Хабермас:Нет, идентичность всякой личности, группы, нации или всякого региона – всегда нечто конкретное, нечто частное. (Впрочем, она должна удовлетворять и моральным критериям.) О нашей идентичности мы всегда говорим в случаях, когда мы говорим, кто мы и кем мы хотим быть. Тут переплетены описательные и оценочные элементы. Тот образ, в какой мы превратились благодаря истории нашей жизни, истории нашей среды и нашего народа, при описании любой идентификации невозможно отделить от того образа, какой представляем собой мы и представляют собой другие и в соответствии с каким нас оценивают, уважают и признают другие.

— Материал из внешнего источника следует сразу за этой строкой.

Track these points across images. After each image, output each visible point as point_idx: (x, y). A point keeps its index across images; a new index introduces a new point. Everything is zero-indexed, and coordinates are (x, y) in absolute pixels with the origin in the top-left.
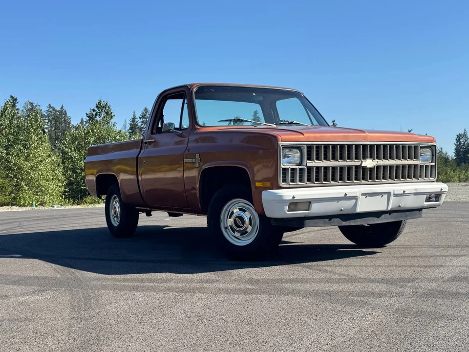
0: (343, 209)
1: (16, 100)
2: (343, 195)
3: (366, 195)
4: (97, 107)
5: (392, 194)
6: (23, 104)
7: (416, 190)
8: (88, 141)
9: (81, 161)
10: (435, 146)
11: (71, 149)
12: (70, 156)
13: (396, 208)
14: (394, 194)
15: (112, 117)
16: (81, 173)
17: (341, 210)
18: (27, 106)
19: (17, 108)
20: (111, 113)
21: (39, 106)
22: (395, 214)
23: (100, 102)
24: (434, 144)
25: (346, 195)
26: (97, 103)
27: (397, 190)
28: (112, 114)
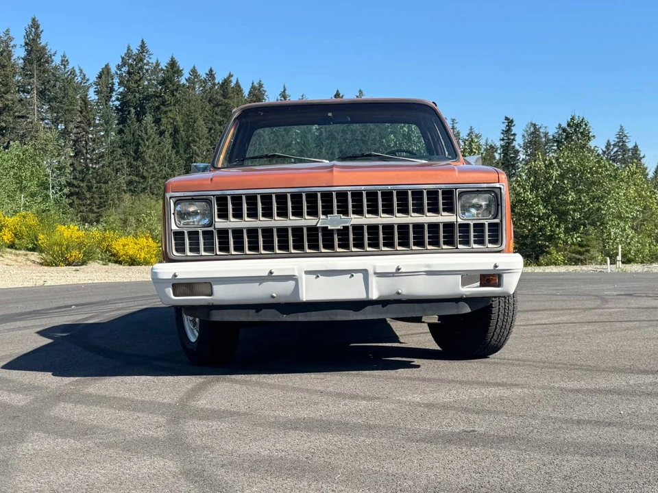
0: (274, 295)
1: (512, 121)
2: (266, 274)
3: (317, 273)
4: (569, 125)
5: (371, 272)
6: (524, 127)
7: (428, 266)
8: (550, 177)
9: (538, 205)
10: (500, 188)
11: (524, 189)
12: (524, 197)
13: (391, 295)
14: (375, 273)
15: (589, 139)
16: (538, 222)
17: (273, 297)
18: (530, 128)
19: (513, 133)
20: (589, 133)
21: (546, 127)
22: (396, 306)
23: (573, 119)
24: (497, 185)
25: (271, 273)
26: (569, 120)
27: (381, 267)
28: (591, 134)
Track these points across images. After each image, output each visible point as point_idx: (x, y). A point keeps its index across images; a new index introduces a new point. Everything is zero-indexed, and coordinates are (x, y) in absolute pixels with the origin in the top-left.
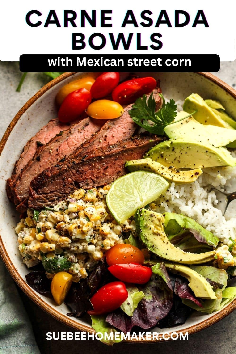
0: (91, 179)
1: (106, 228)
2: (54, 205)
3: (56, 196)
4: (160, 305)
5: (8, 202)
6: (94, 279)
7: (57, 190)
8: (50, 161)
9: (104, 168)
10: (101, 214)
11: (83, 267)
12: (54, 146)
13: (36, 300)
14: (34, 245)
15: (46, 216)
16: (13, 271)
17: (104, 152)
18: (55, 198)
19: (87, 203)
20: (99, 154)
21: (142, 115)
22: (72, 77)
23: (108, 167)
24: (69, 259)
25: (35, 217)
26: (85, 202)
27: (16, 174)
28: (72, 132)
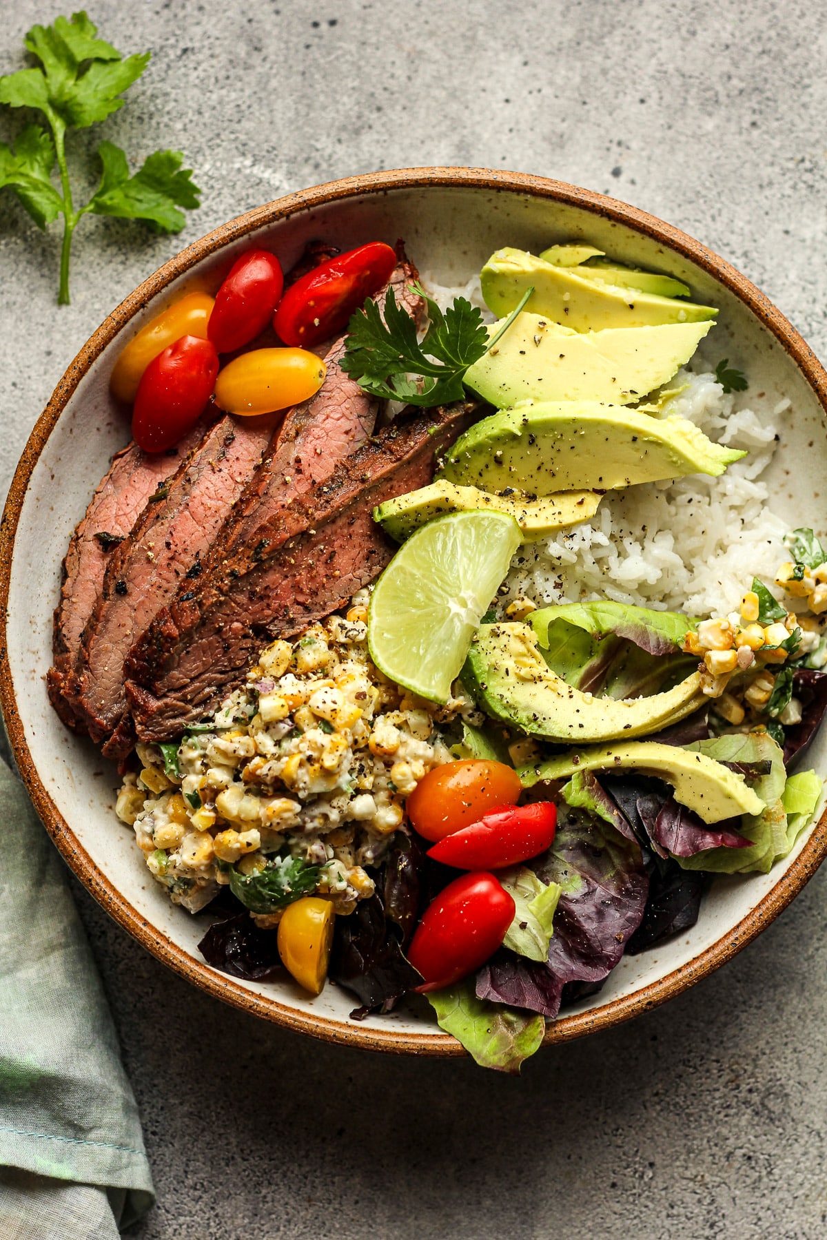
0: (299, 603)
1: (385, 733)
2: (211, 713)
3: (209, 685)
4: (613, 893)
5: (70, 739)
6: (401, 893)
7: (206, 667)
8: (157, 584)
9: (323, 558)
10: (357, 698)
11: (356, 864)
12: (154, 537)
13: (251, 1007)
14: (195, 848)
15: (202, 752)
16: (158, 943)
17: (312, 514)
18: (209, 693)
19: (308, 678)
20: (299, 526)
21: (385, 365)
22: (143, 315)
23: (334, 552)
24: (308, 858)
25: (168, 765)
26: (303, 677)
27: (67, 650)
28: (194, 478)
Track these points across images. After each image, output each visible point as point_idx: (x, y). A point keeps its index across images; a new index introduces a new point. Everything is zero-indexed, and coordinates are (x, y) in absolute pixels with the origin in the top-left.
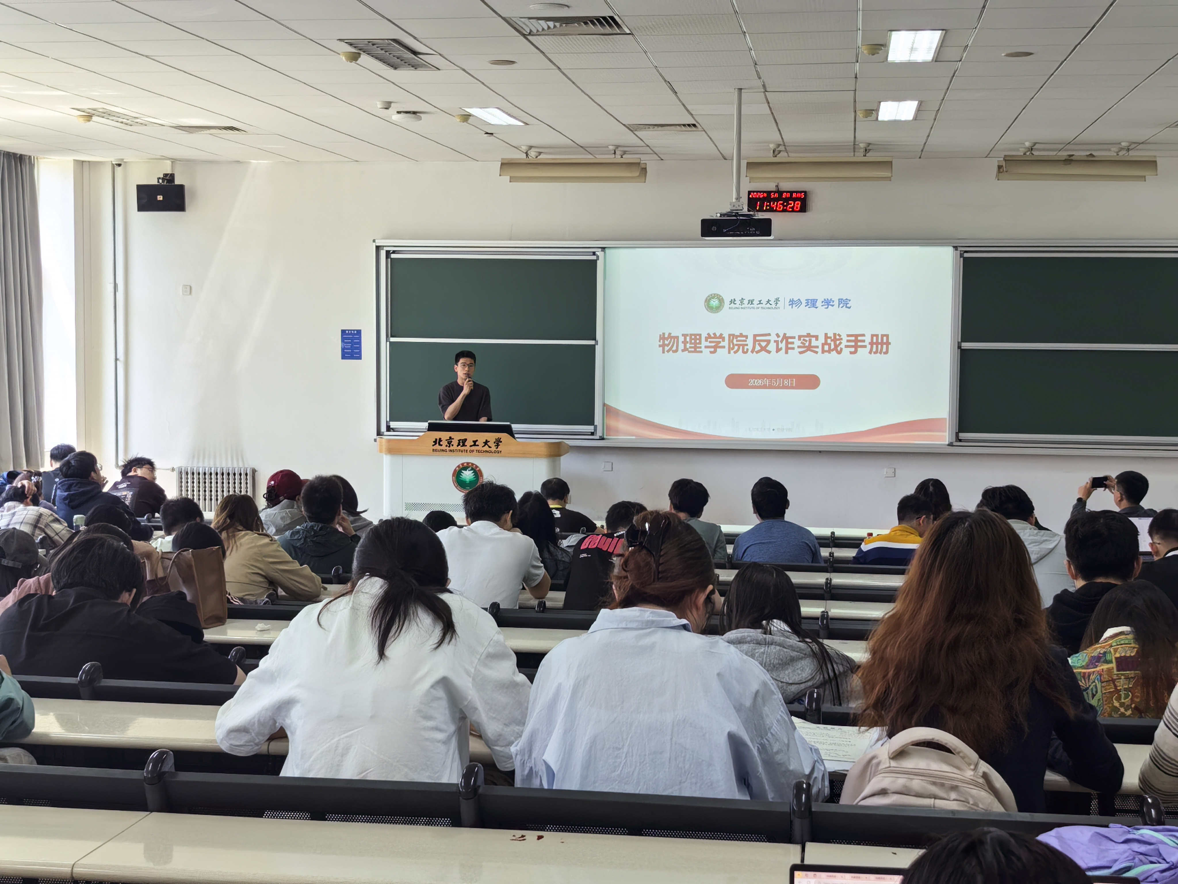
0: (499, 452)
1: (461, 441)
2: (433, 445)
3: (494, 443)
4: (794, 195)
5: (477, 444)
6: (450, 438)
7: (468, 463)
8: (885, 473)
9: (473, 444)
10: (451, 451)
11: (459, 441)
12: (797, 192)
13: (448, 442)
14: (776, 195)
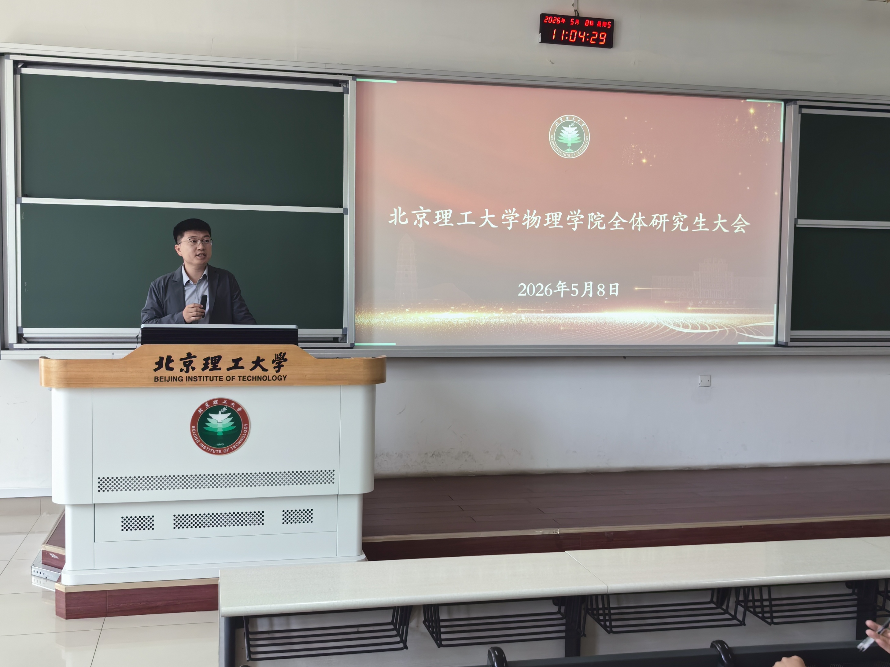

А теперь – о коллективной идентичности после Второй мировой войны. Для нас нет ничего нового в том, что единство культурных, языковых и исторических жизненных взаимосвязей не совпадает с организационной формой одного государства. Мы никогда не образовывали классическое государство-нацию. На фоне тысячелетней истории пятьдесят семь лет империи Бисмарка выглядят коротким периодом; и даже тогда Германская империя до 1938 года существовала наряду с Австрией, не говоря уже о немецкоязычных швейцарцах или немецких меньшинствах в других государствах. В такой ситуации я полагаю, что для нас, граждан ФРГ, конституционный патриотизм является единственно возможной формой патриотизма. Однако же это ни в коей мере не означает отказа от идентичности, которая ведь никогда не может состоять из одних только всеобщих моральных, так сказать, разделяемых всеми ориентации и свойств.
Для нас в ФРГ конституционный патриотизм среди прочего означает еще и гордость за то, что нам удалось на длительный срок преодолеть фашизм, установить строй правового государства и укоренить его в полулиберальной политической культуре. Наш патриотизм не может опровергнуть того факта, что в Германии демократия пустила корни в мотивах и сердцах граждан, по меньшей мере молодого поколения, лишь после Освенцима – и некоторым образом только из-за шока упомянутой моральной катастрофы. А для укоренения универсальных принципов всегда необходима определеннаяидентичность.
Ферри:Я думаю, что это защищаемое Вами формирование постконвенциональной и постнациональной идентичности сочетается еще и с притязанием на то, что в более или менее близком будущем принципиально значимая жизненная форма всех стран Западной Европы повсеместно заменит формы национальной идентичности – и все это несмотря на то, что национализм представляет собой специфически современную форму проявления коллективной идентичности. Я правильно это понимаю?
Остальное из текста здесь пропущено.